Every day, someone comes to visit. Sometimes, Lynette drops in as I choose to write with a particularly fine tipped pen and I remember how she liked a broader, fuller inked variety. She also waves when Ezra checks his mood ring to see how he's doing. Holly looks over my shoulder when I wash dishes in the wrong order or when I prepare the front step before visitors arrive. Kelli is at my elbow when I'm laughing uproariously or barely holding my temper as I try to be kind. My mother and Janet often return from the grave, sometimes as I misstep and struggle as a parent and often in the flutterings of my imagination as I stare out the window. Mrs. Goolsby points out literary devices in poetry and fiction that I'm reading and Mr. Disney helps me remember to foster Ezra's love of science over "teaching".
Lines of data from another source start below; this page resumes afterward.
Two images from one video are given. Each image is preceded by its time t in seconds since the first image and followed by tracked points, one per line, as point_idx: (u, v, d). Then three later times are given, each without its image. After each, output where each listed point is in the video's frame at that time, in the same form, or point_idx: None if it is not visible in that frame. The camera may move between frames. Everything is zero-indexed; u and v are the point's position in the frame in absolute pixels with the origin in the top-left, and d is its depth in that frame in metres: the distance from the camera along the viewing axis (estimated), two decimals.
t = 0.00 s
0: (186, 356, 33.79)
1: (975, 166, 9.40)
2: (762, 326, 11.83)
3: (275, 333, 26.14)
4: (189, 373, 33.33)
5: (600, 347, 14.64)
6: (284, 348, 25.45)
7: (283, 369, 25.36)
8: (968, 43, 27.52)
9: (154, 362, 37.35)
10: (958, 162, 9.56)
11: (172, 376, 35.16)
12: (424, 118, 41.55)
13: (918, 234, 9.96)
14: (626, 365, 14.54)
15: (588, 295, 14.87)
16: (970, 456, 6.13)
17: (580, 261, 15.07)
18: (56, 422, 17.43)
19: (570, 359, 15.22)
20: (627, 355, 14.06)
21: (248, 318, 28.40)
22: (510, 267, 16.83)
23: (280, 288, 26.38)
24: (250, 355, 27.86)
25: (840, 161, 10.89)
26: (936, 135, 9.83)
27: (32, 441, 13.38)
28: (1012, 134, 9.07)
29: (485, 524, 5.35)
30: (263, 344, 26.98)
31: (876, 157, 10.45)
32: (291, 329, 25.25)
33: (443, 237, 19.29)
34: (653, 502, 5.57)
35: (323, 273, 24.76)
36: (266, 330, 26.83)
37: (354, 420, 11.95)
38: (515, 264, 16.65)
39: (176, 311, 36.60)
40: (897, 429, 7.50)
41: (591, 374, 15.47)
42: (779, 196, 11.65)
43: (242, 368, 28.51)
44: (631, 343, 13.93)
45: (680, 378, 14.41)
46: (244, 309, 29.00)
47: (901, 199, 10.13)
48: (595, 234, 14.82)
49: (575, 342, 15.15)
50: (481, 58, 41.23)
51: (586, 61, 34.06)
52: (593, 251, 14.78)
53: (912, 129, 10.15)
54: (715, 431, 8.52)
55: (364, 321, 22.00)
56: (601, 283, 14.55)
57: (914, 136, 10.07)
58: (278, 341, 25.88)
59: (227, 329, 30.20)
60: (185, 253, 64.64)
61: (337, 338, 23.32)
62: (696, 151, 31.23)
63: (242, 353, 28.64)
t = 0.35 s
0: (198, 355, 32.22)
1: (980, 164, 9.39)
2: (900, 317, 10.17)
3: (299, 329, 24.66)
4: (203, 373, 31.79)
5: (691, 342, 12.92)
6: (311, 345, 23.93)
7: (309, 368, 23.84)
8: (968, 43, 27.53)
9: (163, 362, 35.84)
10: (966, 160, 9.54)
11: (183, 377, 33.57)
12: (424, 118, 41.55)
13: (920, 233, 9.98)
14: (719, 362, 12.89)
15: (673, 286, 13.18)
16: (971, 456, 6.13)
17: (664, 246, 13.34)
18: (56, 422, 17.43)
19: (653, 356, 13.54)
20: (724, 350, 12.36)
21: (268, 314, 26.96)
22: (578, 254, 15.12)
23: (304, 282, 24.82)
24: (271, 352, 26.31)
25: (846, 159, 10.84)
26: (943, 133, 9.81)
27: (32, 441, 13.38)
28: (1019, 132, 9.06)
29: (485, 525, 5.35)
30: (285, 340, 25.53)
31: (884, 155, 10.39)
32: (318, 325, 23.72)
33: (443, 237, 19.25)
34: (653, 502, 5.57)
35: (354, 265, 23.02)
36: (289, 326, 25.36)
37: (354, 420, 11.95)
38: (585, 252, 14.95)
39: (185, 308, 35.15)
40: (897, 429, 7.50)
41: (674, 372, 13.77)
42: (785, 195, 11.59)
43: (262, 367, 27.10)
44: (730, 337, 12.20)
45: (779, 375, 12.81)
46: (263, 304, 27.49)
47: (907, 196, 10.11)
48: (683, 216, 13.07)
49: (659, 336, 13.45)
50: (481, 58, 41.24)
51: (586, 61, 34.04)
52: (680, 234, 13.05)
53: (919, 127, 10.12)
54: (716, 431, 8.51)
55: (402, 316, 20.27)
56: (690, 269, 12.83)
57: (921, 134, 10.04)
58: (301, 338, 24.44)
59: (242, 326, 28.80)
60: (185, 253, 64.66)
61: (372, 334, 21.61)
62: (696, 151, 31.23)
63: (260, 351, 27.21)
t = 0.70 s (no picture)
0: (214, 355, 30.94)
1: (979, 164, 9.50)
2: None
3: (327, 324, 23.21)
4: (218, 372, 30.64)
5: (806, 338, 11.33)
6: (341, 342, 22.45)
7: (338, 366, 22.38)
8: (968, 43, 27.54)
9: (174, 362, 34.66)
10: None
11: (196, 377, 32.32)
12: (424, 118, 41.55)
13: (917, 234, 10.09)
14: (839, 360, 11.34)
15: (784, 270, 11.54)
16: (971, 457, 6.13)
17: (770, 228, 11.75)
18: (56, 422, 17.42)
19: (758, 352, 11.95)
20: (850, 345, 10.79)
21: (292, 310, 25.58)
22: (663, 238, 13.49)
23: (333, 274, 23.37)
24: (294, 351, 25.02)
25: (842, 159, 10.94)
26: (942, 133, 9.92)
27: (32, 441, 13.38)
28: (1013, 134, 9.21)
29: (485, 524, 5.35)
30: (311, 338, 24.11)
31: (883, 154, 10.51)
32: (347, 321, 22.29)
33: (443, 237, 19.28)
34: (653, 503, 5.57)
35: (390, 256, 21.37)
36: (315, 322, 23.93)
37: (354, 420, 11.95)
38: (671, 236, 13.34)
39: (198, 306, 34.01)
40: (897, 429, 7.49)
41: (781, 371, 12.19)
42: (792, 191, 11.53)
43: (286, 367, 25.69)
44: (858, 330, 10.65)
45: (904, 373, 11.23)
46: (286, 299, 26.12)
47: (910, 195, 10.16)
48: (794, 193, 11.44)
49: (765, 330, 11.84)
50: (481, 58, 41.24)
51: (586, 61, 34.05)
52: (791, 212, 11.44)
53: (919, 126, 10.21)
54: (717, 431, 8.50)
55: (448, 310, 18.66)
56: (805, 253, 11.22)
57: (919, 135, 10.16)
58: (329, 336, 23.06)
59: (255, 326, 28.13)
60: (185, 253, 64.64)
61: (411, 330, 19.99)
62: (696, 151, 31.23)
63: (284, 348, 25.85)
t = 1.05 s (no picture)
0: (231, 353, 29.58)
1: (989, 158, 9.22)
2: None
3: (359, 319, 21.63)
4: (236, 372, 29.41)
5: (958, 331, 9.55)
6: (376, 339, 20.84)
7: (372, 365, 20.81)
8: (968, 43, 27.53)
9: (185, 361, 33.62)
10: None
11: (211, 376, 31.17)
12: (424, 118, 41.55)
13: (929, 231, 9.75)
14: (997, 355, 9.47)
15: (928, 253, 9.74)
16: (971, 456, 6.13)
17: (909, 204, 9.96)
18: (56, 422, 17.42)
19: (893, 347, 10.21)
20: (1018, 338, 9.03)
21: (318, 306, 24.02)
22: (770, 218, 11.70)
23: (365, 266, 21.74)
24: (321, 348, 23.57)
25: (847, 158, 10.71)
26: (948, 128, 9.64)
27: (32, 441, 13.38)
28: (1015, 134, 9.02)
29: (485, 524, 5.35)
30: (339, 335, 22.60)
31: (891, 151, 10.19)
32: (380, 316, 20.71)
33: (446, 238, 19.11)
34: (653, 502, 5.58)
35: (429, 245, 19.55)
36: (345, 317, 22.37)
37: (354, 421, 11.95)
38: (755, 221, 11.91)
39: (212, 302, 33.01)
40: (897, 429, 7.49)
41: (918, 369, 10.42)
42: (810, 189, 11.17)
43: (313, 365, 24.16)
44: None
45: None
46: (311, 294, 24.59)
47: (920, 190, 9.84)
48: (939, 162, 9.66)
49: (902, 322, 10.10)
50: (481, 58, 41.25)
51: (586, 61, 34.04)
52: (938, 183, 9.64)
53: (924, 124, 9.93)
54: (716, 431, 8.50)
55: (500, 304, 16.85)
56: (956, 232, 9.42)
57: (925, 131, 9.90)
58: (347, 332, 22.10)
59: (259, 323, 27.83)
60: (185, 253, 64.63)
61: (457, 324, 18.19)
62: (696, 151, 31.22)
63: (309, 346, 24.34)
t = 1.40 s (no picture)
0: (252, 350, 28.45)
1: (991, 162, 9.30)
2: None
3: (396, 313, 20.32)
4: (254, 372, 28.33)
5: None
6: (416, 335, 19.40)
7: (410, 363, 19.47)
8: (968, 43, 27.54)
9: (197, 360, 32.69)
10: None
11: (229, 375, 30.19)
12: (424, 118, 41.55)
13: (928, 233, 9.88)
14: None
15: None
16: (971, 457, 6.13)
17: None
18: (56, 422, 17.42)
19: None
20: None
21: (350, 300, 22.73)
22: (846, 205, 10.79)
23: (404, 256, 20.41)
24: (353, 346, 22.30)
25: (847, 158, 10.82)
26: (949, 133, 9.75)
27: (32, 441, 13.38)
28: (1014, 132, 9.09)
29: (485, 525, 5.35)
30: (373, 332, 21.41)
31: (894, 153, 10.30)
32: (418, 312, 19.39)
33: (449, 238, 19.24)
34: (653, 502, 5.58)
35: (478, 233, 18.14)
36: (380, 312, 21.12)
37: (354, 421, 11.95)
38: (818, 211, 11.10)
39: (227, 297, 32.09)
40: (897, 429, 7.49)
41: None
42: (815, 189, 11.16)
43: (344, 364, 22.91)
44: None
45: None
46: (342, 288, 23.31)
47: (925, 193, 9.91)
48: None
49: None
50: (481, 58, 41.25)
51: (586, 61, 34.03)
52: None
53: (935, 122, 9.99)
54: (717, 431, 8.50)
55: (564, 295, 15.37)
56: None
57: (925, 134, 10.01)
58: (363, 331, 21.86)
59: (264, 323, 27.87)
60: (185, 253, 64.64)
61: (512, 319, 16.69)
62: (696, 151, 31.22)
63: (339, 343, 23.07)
Then, yesterday morning, as I washed the dishes, my mom said, sipping her coffee, "You know you're getting old when you have all these 'visits'." Oh well, at least I'm not alone.

Monday, January 3, 2011

Cooperative Games

A very short post-

I like a little competition, but as a child I found some games too competitive. I still don't like Monopoly or checkers or chess. Yet, I've never really enjoyed the feel good, no one loses, cooperative children's games I've played.

Recently, friends taught us a new game, and we lost because Phaedra just wouldn't cooperate. I was actually enjoying the game, and maybe if we played it more, we'd figure out how to win. But even with us explaining to her that we needed her to make a certain move in order for us to win, she simply would not do it. Cooperation is not her strong suit.

Sunday, January 2, 2011

The Year Opens

Last weekend and this, we have pretty much sheathed the greenhouse. After some groping about for the right answer, we discovered the "cheap" answer for the endwalls- we reclaimed some waste greenhouse plastic from someone else's resheathed hoophouse  and cut and cleated the less-holey pieces onto our endwalls. Now, we're groping about for a good door solution. We have a plan we're moving toward, but as always happens with our plans, there is some wiggle room until the moment the door is hung.

The children have taken over most of the chicken chores, but I seemed to have claimed the chore of nagging the children to tend the chickens. Part of the deal is that they may keep the egg proceeds. I decided this morning that there is a surcharge if I feel I have had to be too involved in getting the chickens tended in a timely manner.

We start back to our school rhythm tomorrow, and I am ready to be embraced by that regularity. We have skating and skiing and dancing every week. We have a library group that is a book discussion for the older two and a story time for Sylvie. Our children's librarian is a blessing.

I'm trying a new way of presenting Ezra's school assignments for the week, a way that takes me out of the task master role. I've written his assignments for the entire week, and then I'm staying out of it. There will be "lesson times" when we'll do German and handwork as a group. We'll see how it goes. Maybe Phaedra would prefer a similar assignment list.